++++ RECORD SET
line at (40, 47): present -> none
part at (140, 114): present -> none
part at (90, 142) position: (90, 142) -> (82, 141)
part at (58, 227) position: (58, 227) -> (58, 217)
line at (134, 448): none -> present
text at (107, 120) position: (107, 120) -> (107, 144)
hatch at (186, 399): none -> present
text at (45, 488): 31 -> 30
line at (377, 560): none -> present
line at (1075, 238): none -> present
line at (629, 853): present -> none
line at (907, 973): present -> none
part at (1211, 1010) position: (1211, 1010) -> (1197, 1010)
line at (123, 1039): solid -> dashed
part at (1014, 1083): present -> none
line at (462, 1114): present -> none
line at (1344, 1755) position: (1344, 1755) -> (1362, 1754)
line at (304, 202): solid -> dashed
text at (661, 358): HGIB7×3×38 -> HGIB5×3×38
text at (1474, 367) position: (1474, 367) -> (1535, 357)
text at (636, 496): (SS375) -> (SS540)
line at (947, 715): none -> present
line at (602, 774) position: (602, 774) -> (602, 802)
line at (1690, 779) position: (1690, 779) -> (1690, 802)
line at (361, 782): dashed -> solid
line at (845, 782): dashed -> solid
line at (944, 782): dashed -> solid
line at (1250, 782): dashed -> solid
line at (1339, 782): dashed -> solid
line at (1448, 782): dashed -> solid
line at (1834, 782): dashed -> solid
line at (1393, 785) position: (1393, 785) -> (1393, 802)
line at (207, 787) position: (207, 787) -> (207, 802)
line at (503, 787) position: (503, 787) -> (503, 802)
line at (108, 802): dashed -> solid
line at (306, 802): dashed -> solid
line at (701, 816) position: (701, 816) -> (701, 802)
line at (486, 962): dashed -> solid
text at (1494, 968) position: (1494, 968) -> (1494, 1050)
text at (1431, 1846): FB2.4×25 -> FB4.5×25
++++++++
WORK TO BE COMPLETED => Can you lay out the data as a Markdown table with columns "Row" and "Data line", starting at the first line and ending at the line containing "text at (45, 488): 31 -> 30", skipping blank lines?

ANSWER FOR THIS EXERCISE =>
| Row | Data line |
|---|---|
| 1 | line at (40, 47): present -> none |
| 2 | part at (140, 114): present -> none |
| 3 | part at (90, 142) position: (90, 142) -> (82, 141) |
| 4 | part at (58, 227) position: (58, 227) -> (58, 217) |
| 5 | line at (134, 448): none -> present |
| 6 | text at (107, 120) position: (107, 120) -> (107, 144) |
| 7 | hatch at (186, 399): none -> present |
| 8 | text at (45, 488): 31 -> 30 |